Member organizations of the World Medical Association will submit objections to the patenting of human genome data to a general assembly of the France-based WMA scheduled for October in Edinburgh, the Japan Medical Association said Thursday.
A team of scientists announced at a White House ceremony Monday that it had produced a working draft of the human genome after 10 years of work.
U.S. venture companies have also recently announced they have finished decoding human genome information. It is believed the breakthrough will open the way for new drug development in various countries.
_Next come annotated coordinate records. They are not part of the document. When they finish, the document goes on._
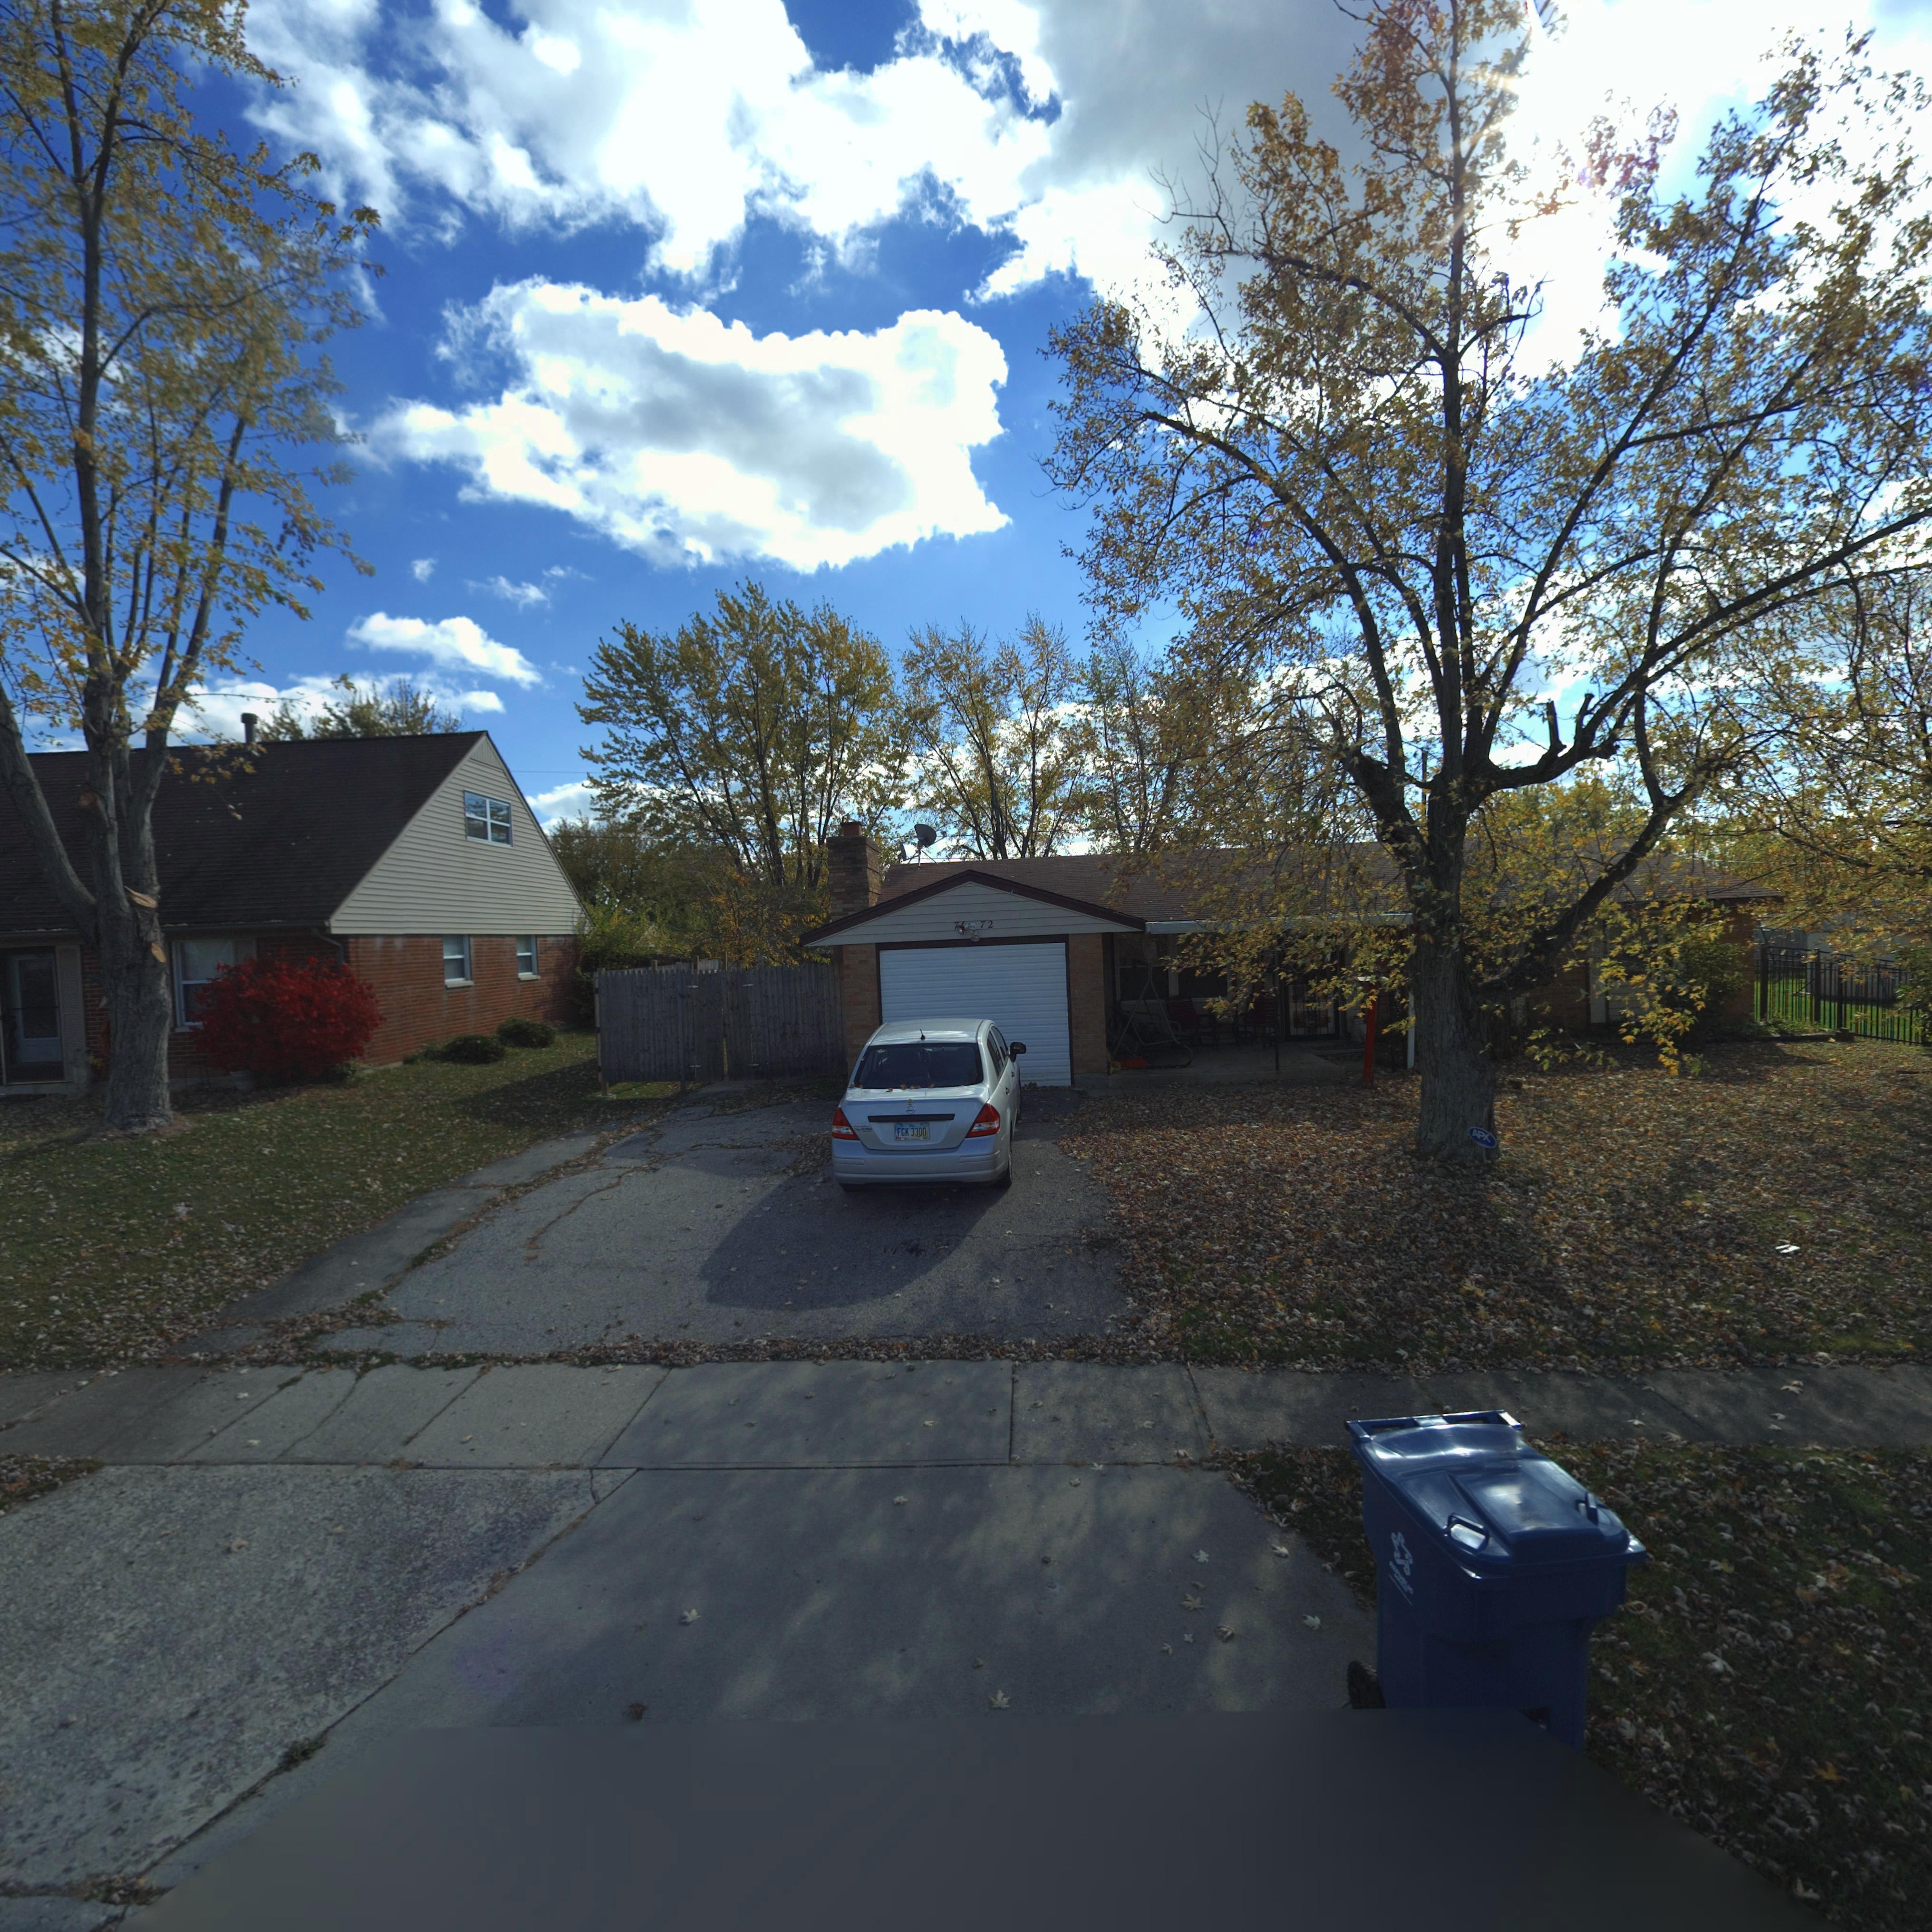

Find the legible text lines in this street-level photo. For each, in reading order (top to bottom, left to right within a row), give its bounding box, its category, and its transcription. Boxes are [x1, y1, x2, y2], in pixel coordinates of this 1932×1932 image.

[954, 919, 994, 931] StreetNumber: 7**72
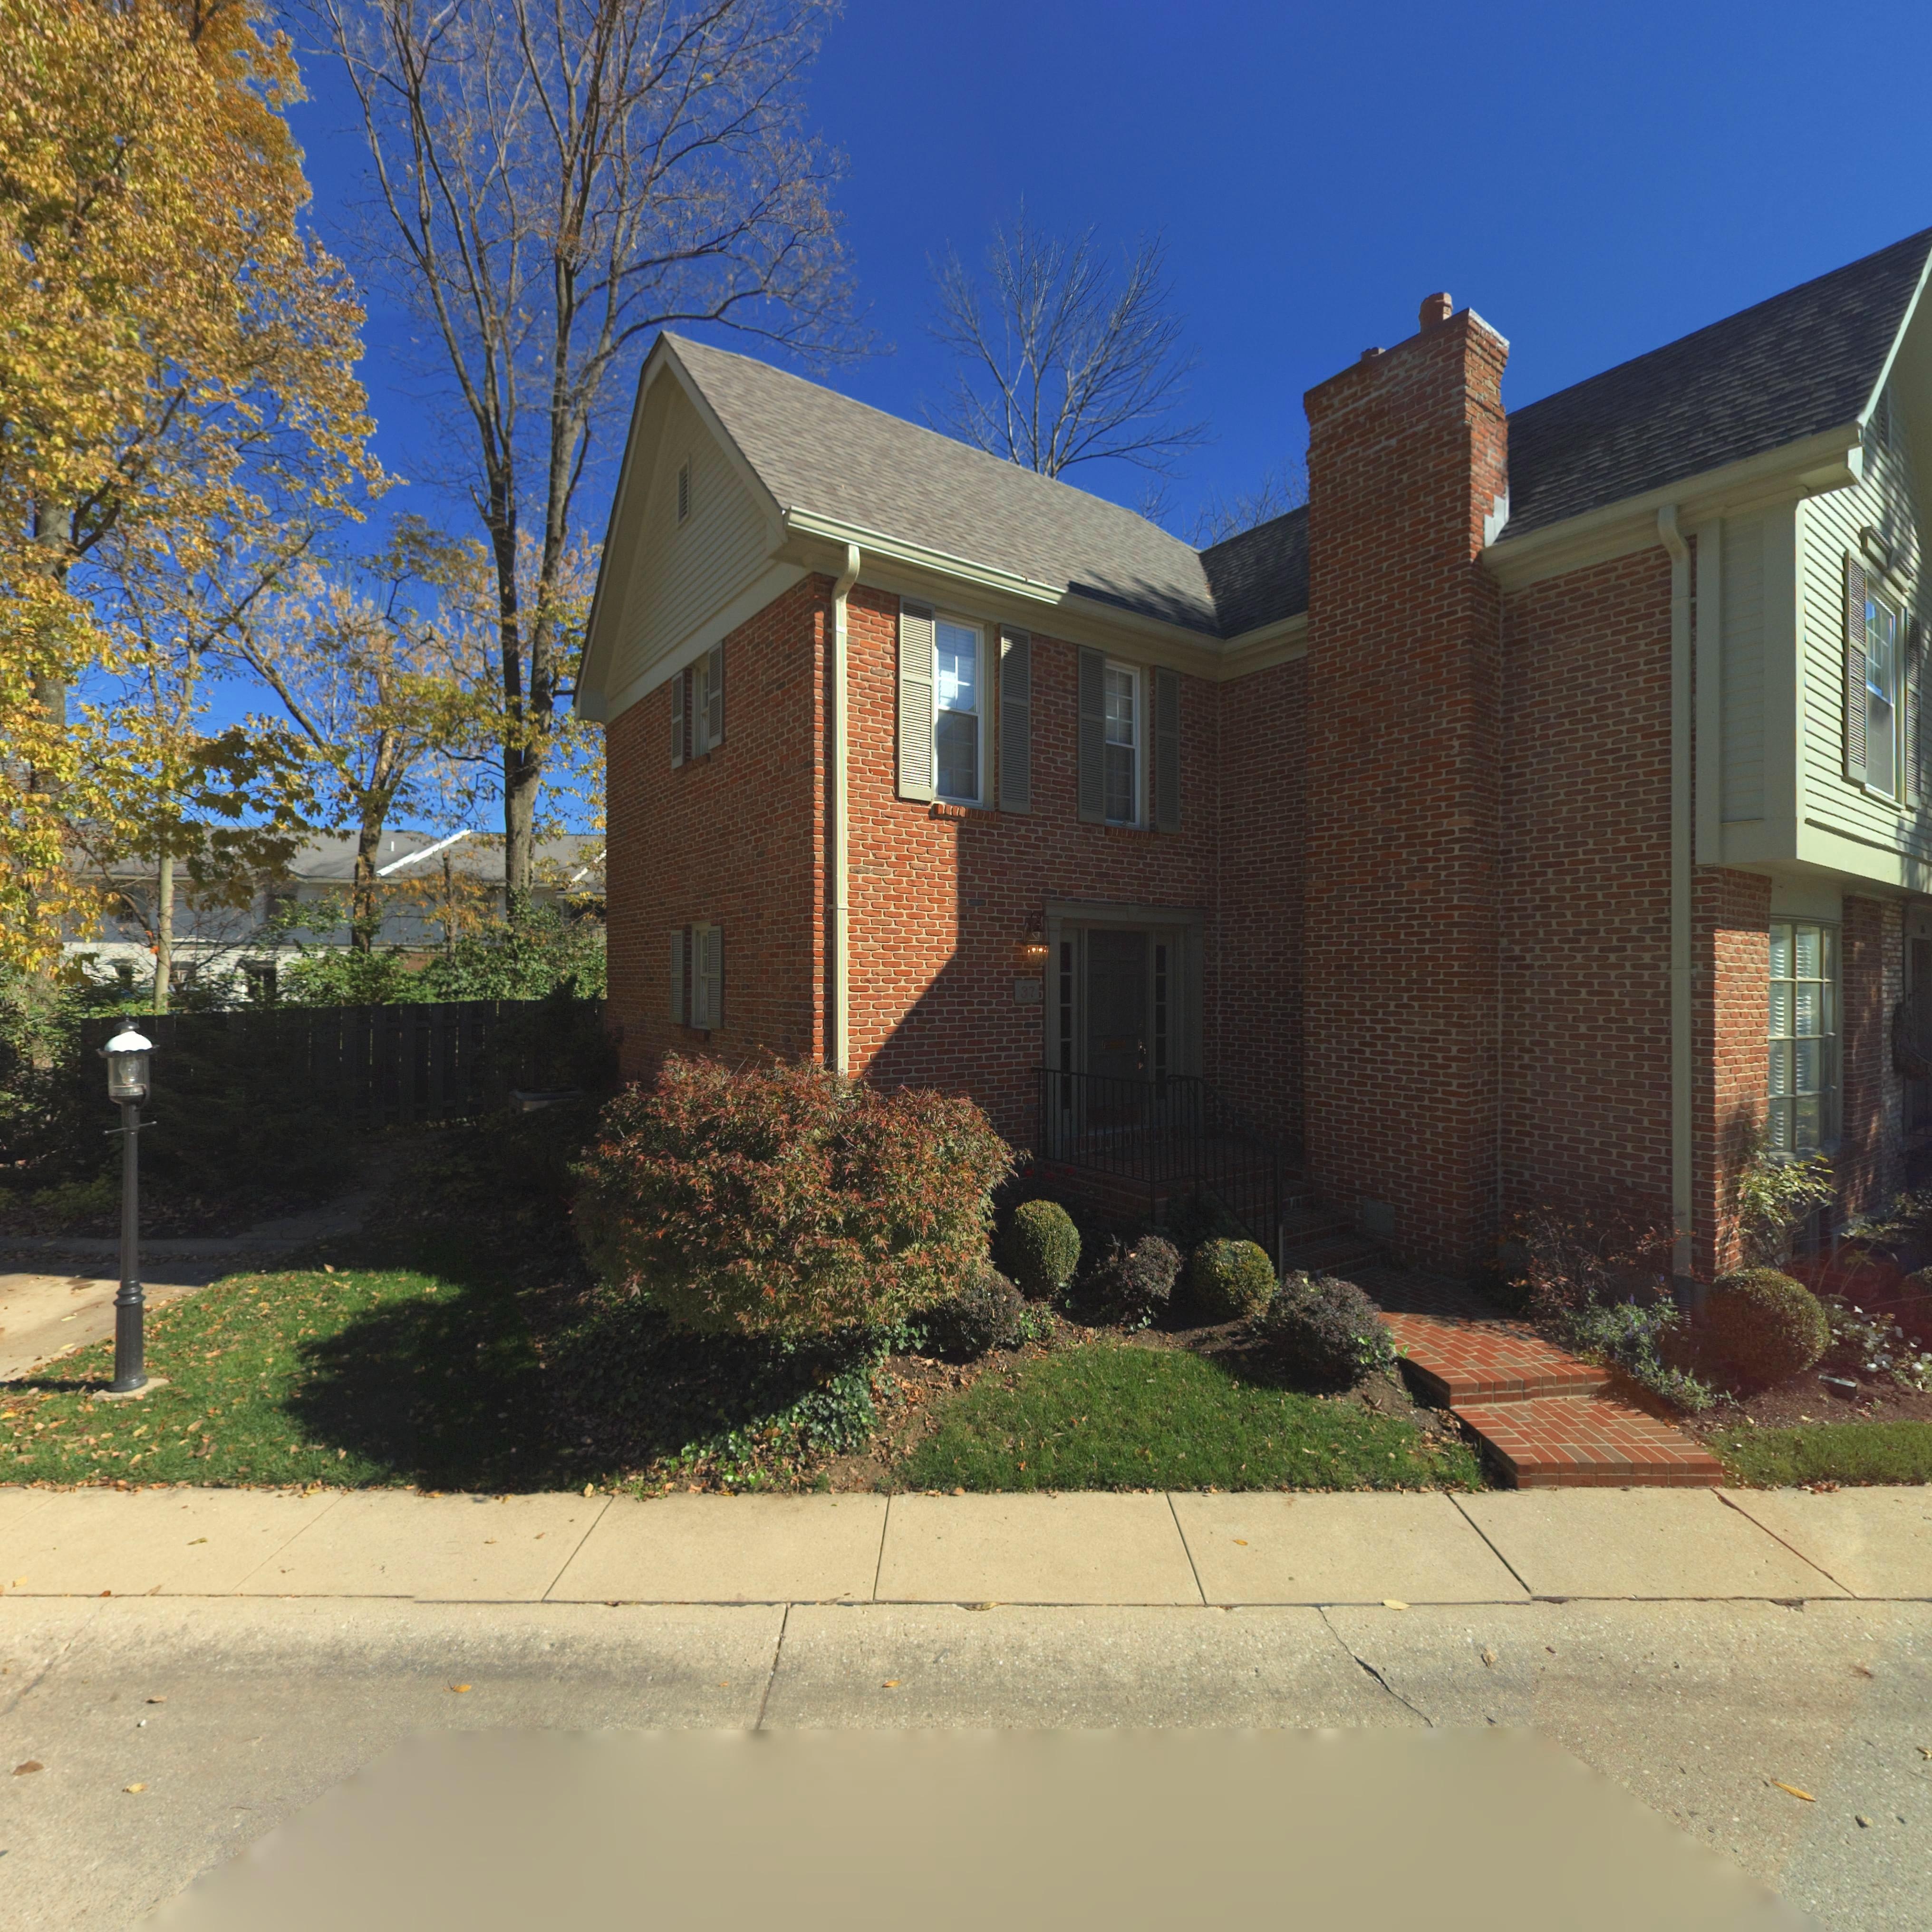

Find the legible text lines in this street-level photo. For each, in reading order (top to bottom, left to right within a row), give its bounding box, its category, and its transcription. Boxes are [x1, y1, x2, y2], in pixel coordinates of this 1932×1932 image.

[1019, 985, 1037, 999] StreetNumber: 37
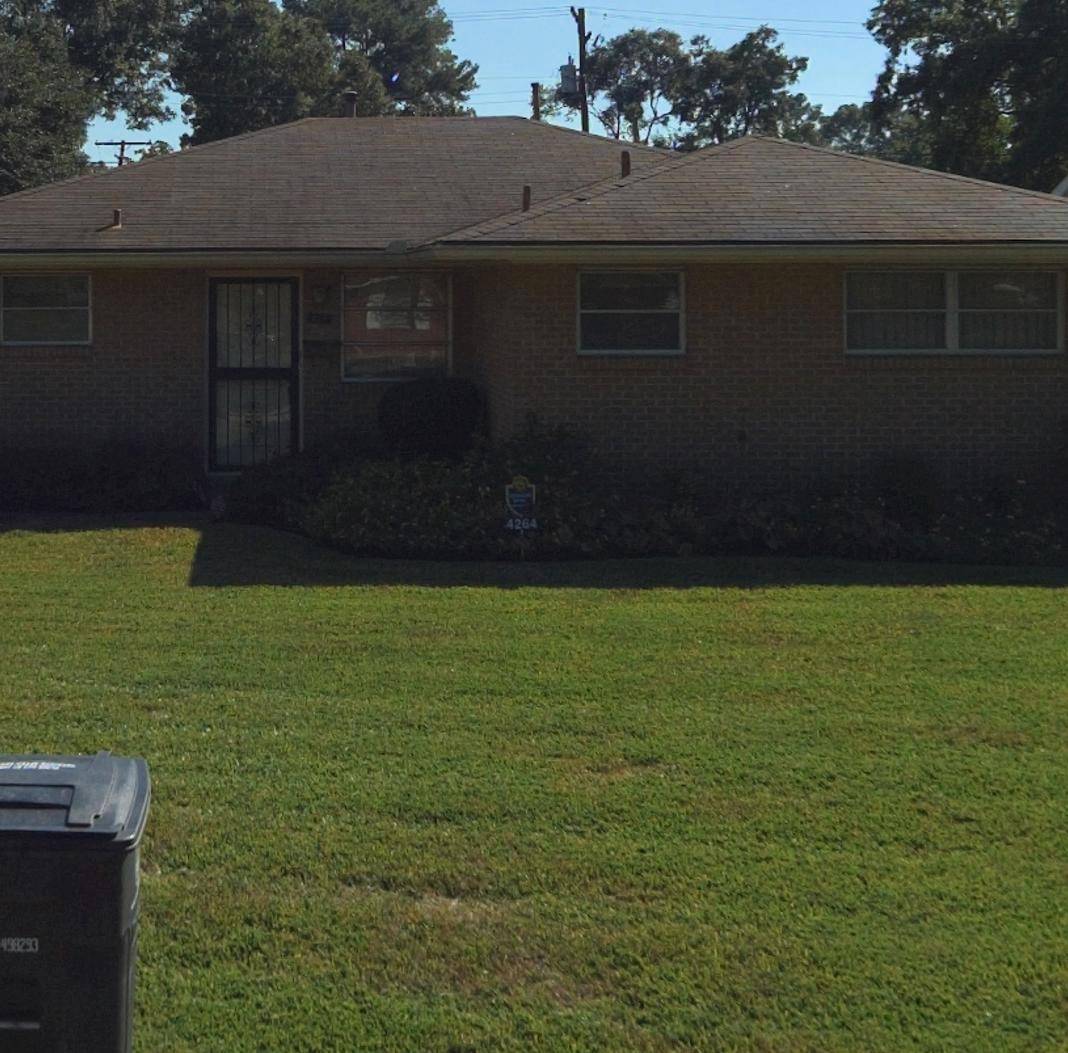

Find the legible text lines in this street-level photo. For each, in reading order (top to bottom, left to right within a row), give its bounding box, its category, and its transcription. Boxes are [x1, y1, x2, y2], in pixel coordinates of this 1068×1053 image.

[506, 518, 537, 530] StreetNumber: 4264
[0, 936, 40, 954] None: 498293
Some WMA member bodies, including the British Medical Association, insist that data obtained by mapping human genes should contribute to the progress of humankind in such forms as improvements in gene therapy rather than benefit specific countries and companies, according to JMA.
They also claim practical use of human genome data should start after ethics guidelines and principles to protect privacy are established, JMA officials said.
In some European countries, governments are setting up standards that can easily be cleared by companies hoping to obtain patents on human genome information in order to protect domestic medical industries.
JMA members also want to create an international patenting standard for human genome data, saying different standards in each country could result in a monopoly of the data by one company.